L’amour profond et durable que les hommes portent à leurs camions est le sujet du plus récent simple – « New Old Trucks » certifié platine – du James Barker Band. C’est aussi ce qui fait que de très nombreux fans de musique country s’identifient à cette chanson, selon le chanteur/guitariste James Barker, qui l’a écrite, avec Jordan Minton, Hunter Phelps et Casey Brown chez ce dernier à Nashville.

Lorsque les auteurs-compositeurs se sont réunis pour partager leurs idées, ils ont découvert que Minton et Phelps avaient tous deux ce titre de chanson dans leurs notes. « On a tous immédiatement su de quoi la chanson allait parler », dit Barker. « Tout s’est mis en place quand on a entendu cette phrase. Juste le fait que deux d’entre nous avaient déjà trouvé le sujet nous a donné l’impression que c’était un signe. On l’a écrite très rapidement. Casey est tellement un bon producteur qu’il bâtissait la pièce à mesure qu’on l’écrivait et tout est arrivé très naturellement. »

Entrées de données extraites:
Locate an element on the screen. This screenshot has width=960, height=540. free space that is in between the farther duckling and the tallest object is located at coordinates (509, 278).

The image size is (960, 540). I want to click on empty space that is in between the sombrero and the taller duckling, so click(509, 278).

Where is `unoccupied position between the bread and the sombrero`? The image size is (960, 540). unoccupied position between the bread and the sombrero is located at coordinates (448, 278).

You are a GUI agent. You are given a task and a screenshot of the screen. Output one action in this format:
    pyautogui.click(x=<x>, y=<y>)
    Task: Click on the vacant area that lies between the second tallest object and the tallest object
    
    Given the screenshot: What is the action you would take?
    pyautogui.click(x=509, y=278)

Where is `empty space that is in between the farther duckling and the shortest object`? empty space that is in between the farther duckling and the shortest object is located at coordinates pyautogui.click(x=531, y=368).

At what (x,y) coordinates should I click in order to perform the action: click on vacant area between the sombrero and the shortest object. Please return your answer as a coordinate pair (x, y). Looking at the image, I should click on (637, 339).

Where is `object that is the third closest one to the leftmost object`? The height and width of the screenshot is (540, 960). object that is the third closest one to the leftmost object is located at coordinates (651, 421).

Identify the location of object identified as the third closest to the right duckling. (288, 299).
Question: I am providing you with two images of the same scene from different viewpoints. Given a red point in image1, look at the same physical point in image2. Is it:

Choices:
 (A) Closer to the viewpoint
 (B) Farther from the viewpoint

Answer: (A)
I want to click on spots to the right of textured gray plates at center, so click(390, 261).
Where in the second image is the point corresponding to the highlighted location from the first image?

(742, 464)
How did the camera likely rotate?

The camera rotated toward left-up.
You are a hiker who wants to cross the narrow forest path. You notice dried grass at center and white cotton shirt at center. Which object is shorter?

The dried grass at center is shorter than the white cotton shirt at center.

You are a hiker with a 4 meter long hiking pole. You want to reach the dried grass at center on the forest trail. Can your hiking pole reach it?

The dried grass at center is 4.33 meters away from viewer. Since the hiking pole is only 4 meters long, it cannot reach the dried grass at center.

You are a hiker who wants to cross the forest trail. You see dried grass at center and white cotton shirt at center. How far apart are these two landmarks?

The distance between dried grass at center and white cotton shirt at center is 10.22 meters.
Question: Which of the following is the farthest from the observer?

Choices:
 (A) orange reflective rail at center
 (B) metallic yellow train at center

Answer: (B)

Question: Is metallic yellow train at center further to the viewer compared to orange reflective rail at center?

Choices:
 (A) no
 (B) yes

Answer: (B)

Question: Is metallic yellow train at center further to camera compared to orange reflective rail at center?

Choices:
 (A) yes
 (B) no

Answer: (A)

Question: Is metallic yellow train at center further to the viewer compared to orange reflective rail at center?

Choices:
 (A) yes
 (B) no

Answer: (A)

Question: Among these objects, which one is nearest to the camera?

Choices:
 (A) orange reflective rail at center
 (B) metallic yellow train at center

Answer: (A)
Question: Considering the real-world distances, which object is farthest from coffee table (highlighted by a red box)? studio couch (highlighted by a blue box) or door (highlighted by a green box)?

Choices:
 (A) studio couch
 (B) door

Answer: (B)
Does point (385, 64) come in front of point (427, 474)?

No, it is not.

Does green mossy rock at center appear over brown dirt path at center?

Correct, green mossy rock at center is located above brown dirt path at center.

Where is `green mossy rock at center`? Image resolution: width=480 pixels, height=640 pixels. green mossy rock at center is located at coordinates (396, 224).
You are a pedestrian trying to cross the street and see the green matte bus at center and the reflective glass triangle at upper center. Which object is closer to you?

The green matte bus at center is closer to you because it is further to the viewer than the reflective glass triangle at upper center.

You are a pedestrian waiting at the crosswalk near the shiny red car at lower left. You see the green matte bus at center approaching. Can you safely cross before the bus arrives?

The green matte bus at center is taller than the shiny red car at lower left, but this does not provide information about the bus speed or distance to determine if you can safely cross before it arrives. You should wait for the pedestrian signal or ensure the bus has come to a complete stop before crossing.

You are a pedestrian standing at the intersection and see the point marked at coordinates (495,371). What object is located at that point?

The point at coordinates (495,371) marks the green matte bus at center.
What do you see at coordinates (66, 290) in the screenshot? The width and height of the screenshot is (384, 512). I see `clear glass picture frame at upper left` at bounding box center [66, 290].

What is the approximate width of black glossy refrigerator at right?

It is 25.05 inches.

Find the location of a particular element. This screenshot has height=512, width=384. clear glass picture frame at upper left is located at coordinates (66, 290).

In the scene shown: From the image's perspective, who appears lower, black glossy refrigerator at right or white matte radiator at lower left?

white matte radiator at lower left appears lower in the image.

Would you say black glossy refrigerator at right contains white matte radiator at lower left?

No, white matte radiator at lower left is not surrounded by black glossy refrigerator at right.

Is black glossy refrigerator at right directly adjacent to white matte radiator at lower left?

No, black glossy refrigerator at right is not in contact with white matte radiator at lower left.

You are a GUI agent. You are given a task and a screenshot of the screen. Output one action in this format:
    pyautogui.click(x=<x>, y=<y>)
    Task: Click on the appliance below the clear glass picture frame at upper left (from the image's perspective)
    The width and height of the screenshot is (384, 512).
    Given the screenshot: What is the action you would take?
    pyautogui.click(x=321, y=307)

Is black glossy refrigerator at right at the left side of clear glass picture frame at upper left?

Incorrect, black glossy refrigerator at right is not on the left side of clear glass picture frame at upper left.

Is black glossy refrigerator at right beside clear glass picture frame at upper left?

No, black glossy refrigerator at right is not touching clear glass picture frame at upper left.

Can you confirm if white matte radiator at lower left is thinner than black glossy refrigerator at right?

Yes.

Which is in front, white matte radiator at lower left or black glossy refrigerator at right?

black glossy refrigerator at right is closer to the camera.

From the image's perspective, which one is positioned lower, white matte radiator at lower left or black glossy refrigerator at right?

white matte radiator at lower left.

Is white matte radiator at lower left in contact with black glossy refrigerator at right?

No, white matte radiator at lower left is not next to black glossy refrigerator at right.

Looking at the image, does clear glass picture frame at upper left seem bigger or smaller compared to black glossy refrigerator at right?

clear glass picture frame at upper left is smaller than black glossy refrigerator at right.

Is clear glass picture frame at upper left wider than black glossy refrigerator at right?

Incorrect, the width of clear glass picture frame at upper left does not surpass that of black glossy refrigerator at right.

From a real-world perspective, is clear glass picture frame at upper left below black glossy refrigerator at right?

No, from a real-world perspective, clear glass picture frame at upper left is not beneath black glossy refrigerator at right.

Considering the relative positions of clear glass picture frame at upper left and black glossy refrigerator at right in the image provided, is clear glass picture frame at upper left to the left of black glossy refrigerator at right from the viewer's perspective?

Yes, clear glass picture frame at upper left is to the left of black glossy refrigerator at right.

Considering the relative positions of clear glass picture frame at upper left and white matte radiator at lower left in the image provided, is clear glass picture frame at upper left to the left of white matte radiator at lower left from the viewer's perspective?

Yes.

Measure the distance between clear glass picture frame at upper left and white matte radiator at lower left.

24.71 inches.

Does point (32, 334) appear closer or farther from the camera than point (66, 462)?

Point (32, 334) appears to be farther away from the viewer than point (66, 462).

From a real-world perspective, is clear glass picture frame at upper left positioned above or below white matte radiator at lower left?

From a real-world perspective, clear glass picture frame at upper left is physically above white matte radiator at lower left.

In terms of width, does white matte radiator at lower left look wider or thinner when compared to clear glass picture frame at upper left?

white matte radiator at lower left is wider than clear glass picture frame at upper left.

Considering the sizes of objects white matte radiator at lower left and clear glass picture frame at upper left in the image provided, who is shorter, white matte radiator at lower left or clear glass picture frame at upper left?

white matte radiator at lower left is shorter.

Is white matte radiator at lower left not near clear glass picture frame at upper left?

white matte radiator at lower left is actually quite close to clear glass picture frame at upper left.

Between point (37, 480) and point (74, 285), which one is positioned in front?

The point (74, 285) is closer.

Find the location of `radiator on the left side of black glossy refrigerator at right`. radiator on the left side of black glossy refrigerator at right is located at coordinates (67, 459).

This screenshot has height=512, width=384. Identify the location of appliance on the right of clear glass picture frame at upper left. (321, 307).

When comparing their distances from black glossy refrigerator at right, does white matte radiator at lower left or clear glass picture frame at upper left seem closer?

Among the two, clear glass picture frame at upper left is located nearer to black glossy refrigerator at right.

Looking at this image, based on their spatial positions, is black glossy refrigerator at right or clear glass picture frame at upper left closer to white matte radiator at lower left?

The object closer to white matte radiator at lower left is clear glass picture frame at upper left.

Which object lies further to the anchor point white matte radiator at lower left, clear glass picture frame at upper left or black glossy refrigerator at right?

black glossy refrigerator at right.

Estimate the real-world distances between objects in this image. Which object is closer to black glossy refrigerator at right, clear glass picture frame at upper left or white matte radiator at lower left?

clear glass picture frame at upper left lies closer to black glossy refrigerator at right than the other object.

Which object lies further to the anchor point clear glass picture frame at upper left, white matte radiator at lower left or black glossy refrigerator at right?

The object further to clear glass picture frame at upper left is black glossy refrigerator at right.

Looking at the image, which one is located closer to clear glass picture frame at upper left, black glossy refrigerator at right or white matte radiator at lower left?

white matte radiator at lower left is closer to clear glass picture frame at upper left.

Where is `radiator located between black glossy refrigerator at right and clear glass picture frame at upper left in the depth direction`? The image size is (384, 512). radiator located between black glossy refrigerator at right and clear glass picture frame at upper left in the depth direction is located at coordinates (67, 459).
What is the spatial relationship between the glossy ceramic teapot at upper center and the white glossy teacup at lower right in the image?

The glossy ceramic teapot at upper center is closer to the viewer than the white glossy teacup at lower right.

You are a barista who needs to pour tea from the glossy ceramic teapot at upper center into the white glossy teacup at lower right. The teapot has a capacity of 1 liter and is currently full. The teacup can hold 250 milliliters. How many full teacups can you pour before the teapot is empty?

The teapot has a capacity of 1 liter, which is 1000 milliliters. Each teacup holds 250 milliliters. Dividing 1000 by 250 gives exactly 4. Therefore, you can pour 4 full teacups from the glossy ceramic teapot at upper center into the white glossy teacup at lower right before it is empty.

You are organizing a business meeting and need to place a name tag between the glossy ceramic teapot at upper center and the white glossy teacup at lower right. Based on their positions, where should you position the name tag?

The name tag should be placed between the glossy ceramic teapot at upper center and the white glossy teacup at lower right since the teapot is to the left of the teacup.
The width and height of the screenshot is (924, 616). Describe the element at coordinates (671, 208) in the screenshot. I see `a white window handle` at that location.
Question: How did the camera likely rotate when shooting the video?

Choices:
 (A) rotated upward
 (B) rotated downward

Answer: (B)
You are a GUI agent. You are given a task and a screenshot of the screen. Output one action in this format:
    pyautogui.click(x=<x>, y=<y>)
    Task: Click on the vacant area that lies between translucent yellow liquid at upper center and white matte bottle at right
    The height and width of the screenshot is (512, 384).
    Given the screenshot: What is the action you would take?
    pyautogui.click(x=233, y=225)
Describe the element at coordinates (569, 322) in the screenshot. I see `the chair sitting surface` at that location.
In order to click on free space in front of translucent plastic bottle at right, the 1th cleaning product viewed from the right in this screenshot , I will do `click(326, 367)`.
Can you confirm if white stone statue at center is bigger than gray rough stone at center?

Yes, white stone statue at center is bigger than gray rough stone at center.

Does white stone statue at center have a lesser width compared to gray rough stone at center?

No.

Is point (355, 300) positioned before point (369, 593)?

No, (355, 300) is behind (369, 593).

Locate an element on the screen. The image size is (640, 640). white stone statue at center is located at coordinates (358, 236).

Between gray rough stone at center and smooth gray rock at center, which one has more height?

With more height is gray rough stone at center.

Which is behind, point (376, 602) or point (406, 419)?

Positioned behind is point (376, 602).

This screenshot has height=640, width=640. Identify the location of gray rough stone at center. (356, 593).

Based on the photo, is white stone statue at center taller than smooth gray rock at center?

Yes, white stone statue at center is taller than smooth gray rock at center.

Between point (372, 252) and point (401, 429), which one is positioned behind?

TÂCHE A:
Répondez aux questions suivantes à partir de l'extrait.
(i) Quel est le sujet du plus récent simple du James Barker Band ?
(ii) Chez qui et dans quelle ville la chanson a-t-elle été écrite ?
(iii) Quels deux auteurs-compositeurs avaient déjà ce titre de chanson dans leurs notes ?
TÂCHE B: D'après l'extrait, pourquoi les auteurs-compositeurs ont-ils eu l'impression que c'était un signe ?
Le matériel n'intervient d'aucune façon dans ce travail.

RÉPONSE A:
(i) L'amour profond et durable que les hommes portent à leurs camions.
(ii) Chez Casey Brown, à Nashville.
(iii) Jordan Minton et Hunter Phelps.

RÉPONSE B: Deux d'entre eux, Minton et Phelps, avaient déjà ce titre de chanson dans leurs notes. Le fait que deux auteurs aient déjà trouvé le sujet leur a donné l'impression d'un signe.